L’indice phare parisien a bouclé une semaine houleuse, marquée par une aversion au risque généralisée qui n’a épargné personne. Le CAC 40 a fléchi de 0,18 % ce vendredi 7 novembre, terminant à 7 950,18 points. Un décrochage hebdomadaire de 2,10 % qui reflète l’humeur morose des investisseurs.
Immobilisme dû au blocage budgétaire américain
La place parisienne navigue à vue, handicapée par un cruel manque de visibilité économique. La faute à cette paralysie budgétaire outre-Atlantique – le fameux « shutdown » – qui paralyse la publication des données économiques américaines cruciales. Le rapport mensuel sur l’emploi, cette boussole tant attendue par les marchés, reste introuvable.

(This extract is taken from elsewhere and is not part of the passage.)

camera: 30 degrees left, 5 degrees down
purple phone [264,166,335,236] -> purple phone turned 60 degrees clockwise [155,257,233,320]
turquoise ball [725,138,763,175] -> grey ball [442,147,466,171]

Voilà deux semaines que le département américain du travail reste muet sur son indicateur phare concernant l’emploi. Un silence qui dérange autant les investisseurs que la Réserve fédérale, laquelle surveille de près la situation du marché du travail, objectif central de sa politique monétaire.

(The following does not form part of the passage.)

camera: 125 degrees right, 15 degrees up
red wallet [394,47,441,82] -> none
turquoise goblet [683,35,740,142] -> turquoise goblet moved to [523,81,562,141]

Dégradation du moral des consommateurs américains
Privés de leurs statistiques habituelles, les opérateurs se sont rabattus sur l’enquête mensuelle de l’Université du Michigan concernant la confiance des consommateurs. Le résultat fait grincer des dents : l’indice chute à 50,3, loin du consensus espéré à 53,2, après avoir affiché 53,6 en octobre. Un véritable affaiblissement du moral économique outre-Atlantique, impossible à ignorer.
Cette semaine, l’aversion au risque s’est intensifiée, alimentée par des interrogations sur les valorisations jugées excessives du secteur technologique américain. Même les résultats encourageants de Palantir ou AMD n’ont pas réussi à renverser la vapeur baissière.
Alexandre Baradez d’IG Markets l’explique sans détour : « le fort rebond des valeurs tech depuis janvier a déjà anticipé ces bonnes performances, bridant toute perspective de rallye supplémentaire ».
Euronext tire son épingle du jeu dans le CAC 40
Quelques lueurs d’espoir percent malgré tout. Euronext, fraîchement arrivé dans le CAC 40, s’est adjugé 3,9 % après avoir dévoilé des résultats trimestriels au-dessus des attentes et confirmé son programme de rachat d’actions.
Hors de l’indice, Arkema a rebondi de 4,75 % malgré une énième révision à la baisse de ses objectifs annuels – une déception déjà digérée par le marché. À l’opposé, Akwel a plongé de 16,4 %, anticipant une baisse d’au moins 10 % de ses ventes en 2026.
Du côté des autres valeurs, Edenred a décroché de 5,1 %, malmené par les inquiétudes autour de la réglementation des titres-restaurant au Brésil. Pluxee s’en tire mieux avec un repli limité à 1,1 % après la publication d’articles évoquant un possible durcissement réglementaire dans ce pays, premier marché extérieur du groupe.
Évolution des devises et matières premières
Sur le front des changes, l’euro a gagné du terrain face au billet vert, progressant de 0,3 % à 1,1579 dollar. Les matières premières affichent une légère embellie : le Brent de la mer du Nord pour livraison janvier a grappillé 0,4 % à 63,63 dollars le baril, tandis que le WTI de décembre coté à New York a pris 0,5 %, s’installant à 59,71 dollars.